**Fragmento del documento**
------
María testimonia el valor de una existencia humilde y escondida. Todos exigen normalmente, y a veces incluso pretenden, poder valorizar de modo pleno la propia persona y las propias cualidades. Todos son sensibles ante la estima y el honor. Los evangelios refieren muchas veces que los Apóstoles ambicionaban los primeros puestos en el Reino, que discutían entre ellos sobre quién era el mayor y que, a este respecto, Jesús debió darles lecciones sobre la necesidad de la humildad y del servicio (cf. Mt 18, 1-5; 20, 20-28; Mc 9, 33-37; 10, 35-45; Lc 9, 46-48; 22, 24-27). María por el contrario no deseó nunca los honores ni las ventajas de una posición privilegiada, sino que trató siempre de cumplir la voluntad divina llevando una vida según el plan salvífico del Padre.

A cuantos sienten con frecuencia el peso de una existencia aparentemente insignificante, María les muestra cuán valiosa es la vida, si se la vive por amor a Cristo y a los hermanos.

Además, María testimonia el valor de una vida pura y llena de ternura hacia todos los hombres. La belleza de su alma, entregada totalmente al Señor, es objeto de admiración para el pueblo cristiano. En María la comunidad cristiana ha visto siempre un ideal de mujer, llena de amor y de ternura, porque vivió la pureza del corazón y de la carne.

Frente al cinismo de cierta cultura contemporánea que muy a menudo parece desconocer el valor de la castidad y trivializa la sexualidad, separándola de la dignidad de la persona y del proyecto de Dios, la Virgen María propone el testimonio de una pureza que ilumina la conciencia y lleva hacia un amor más grande a las criaturas y al Señor.
------
**Ejercicio A**
Extrae del fragmento sobre la Virgen María el pasaje que va de "A cuantos sienten" a "a los hermanos.", ambos incluidos.
**Ejercicio B**
Sigue escribiendo el fragmento sobre la Virgen María a partir de su última oración.

(Registros de una colección)
------
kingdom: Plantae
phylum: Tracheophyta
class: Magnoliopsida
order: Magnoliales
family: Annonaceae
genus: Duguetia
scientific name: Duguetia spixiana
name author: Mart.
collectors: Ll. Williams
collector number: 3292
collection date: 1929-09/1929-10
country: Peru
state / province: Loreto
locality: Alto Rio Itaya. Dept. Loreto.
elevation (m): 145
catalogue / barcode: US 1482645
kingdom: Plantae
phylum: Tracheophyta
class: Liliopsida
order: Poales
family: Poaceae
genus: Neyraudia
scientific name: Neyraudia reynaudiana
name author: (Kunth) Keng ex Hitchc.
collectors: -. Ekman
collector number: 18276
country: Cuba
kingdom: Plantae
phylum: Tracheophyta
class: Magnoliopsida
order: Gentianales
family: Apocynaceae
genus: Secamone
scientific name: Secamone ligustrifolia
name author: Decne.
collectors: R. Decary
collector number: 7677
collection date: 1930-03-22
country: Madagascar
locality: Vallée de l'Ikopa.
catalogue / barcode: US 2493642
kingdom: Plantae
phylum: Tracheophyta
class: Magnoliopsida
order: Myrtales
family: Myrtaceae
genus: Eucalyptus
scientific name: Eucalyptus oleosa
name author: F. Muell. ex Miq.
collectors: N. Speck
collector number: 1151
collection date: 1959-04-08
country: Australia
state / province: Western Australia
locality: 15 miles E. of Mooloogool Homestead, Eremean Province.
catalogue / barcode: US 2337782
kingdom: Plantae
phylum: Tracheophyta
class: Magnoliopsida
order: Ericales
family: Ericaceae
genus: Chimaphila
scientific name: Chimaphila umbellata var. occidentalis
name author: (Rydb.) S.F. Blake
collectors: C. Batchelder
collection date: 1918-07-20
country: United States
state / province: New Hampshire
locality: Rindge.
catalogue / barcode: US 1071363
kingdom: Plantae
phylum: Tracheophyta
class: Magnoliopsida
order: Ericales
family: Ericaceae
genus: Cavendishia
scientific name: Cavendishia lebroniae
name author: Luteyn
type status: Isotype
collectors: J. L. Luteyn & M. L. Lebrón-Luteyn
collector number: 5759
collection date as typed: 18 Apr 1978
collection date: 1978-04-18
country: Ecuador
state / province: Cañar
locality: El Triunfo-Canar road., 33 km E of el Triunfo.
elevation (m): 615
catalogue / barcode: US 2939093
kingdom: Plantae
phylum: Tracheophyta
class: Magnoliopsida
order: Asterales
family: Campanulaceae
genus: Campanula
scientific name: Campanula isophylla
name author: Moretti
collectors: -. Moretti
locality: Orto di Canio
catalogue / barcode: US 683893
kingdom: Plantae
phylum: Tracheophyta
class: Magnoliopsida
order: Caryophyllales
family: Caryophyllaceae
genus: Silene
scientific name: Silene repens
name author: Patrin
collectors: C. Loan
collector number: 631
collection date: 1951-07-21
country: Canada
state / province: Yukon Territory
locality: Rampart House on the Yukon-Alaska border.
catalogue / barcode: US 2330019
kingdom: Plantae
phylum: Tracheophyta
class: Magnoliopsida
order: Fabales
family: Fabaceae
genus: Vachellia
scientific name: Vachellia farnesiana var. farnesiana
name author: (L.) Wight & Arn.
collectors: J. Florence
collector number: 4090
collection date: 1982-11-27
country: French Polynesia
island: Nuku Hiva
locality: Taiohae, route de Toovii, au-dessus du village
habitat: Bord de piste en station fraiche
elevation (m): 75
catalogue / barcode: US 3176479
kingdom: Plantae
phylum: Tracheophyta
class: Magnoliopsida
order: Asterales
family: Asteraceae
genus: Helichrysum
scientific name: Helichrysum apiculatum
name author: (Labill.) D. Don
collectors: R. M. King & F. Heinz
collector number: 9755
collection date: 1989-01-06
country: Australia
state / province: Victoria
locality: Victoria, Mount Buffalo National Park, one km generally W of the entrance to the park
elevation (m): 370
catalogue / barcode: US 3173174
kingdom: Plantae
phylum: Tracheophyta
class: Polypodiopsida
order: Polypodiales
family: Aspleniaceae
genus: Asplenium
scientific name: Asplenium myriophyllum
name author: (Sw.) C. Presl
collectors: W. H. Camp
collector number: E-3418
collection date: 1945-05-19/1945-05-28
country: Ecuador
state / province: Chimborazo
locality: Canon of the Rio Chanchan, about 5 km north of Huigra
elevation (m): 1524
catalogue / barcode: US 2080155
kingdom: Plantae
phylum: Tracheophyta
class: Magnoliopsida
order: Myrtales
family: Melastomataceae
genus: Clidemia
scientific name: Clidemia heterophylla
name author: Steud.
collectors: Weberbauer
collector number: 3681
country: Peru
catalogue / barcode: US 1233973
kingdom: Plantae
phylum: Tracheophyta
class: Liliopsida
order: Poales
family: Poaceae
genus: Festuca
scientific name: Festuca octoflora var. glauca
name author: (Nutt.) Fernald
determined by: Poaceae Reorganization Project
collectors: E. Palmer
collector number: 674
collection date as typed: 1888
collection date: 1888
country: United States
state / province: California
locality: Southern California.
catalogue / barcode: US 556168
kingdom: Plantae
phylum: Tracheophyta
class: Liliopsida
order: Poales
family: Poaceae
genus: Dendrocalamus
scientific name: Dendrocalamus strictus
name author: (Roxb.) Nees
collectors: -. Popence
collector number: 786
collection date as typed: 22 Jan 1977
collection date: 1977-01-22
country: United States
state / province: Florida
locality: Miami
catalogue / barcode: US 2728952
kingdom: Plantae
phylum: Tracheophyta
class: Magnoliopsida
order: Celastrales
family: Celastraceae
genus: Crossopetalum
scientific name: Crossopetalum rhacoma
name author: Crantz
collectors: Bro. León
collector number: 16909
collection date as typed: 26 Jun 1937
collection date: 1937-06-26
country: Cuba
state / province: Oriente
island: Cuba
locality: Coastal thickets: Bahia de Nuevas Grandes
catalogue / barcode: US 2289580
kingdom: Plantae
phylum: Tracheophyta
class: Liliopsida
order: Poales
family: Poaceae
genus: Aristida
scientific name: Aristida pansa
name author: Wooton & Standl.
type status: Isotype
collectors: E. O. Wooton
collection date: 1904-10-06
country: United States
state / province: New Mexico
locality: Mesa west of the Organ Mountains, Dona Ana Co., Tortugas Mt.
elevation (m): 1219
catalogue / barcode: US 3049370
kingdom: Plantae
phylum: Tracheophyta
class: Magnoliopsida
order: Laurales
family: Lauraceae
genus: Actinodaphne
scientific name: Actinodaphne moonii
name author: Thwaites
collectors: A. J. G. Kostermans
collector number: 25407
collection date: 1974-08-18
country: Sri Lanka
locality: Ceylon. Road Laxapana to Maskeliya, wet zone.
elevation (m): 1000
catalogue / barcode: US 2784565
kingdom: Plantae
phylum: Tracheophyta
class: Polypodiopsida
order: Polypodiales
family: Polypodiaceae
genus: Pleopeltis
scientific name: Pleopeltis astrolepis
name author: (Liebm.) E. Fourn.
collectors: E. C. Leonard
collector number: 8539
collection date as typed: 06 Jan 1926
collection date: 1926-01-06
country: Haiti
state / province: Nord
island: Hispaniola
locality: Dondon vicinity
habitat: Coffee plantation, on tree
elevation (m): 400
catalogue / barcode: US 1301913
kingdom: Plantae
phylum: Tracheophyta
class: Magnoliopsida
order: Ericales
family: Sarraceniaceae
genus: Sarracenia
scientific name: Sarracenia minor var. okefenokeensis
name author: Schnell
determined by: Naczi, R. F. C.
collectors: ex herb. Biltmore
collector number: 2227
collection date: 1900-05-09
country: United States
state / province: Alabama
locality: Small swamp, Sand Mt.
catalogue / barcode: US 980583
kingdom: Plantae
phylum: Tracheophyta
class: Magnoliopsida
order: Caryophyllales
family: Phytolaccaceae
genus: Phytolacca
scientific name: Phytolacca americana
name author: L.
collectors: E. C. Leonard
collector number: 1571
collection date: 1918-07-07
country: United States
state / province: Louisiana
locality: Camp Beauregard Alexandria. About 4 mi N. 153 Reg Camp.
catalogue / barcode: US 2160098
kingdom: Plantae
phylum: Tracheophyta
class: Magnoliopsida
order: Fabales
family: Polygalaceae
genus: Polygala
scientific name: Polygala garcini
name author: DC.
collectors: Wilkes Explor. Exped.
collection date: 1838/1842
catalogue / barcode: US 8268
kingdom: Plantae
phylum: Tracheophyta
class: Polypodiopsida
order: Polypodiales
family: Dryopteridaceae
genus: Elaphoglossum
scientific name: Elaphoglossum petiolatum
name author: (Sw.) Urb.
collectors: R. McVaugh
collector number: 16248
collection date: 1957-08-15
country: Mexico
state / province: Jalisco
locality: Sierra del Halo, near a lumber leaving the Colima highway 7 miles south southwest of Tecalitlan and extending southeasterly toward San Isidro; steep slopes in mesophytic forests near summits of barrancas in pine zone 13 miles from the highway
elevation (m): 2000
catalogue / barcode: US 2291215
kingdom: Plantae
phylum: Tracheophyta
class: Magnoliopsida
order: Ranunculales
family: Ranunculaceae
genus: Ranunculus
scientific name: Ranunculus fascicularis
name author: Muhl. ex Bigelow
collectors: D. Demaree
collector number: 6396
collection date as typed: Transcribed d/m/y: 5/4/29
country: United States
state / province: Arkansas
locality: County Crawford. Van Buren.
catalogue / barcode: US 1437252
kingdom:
------
**Respuesta A**
A cuantos sienten con frecuencia el peso de una existencia aparentemente insignificante, María les muestra cuán valiosa es la vida, si se la vive por amor a Cristo y a los hermanos.

**Respuesta B**
Más aún: María se presenta a los cristianos de todos los tiempos, como aquella que experimente una viva compasión por los sufrimientos de la humanidad. Esta compasión no consiste sólo en una participación afectiva, sino que se traduce en una ayuda eficaz y concreta ante las miserias materiales y morales de la humanidad.

La Iglesia, siguiendo a María, está llamada a tener su misma actitud con los pobres y con todos los que sufren en esta tierra. La atención materna de la madre del Señor a las lágrimas, a los dolores y a las dificultades de los hombres y mujeres de todos los tiempos debe estimular a los cristianos, a multiplicar los signos concretos y visibles de un amor que haga participar a los humildes y a los que sufren hoy en las promesas y las esperanzas del mundo nuevo que nace de la Pascua.

El afecto y la devoción de los hombres a la Madre de Jesús supera los confines visibles de la Iglesia y mueve a los corazones a tener sentimientos de reconciliación. Como una madre, María quiere la unión de todos sus hijos. Su presencia en la Iglesia constituye una invitación a conservar la unidad de corazón que reinaba en la primera comunidad (cf. Hch 1, 14), y, en consecuencia, a buscar también los caminos de la unidad y de la paz entre todos los hombres y mujeres de buena voluntad.
María, en su intercesión ante el Hijo, pide la gracia de la unidad del género humano, con vistas a la construcción de la civilización del amor, superando las tendencias a las divisiones, las tentaciones de la venganza y el odio, y la fascinación perversa de la violencia.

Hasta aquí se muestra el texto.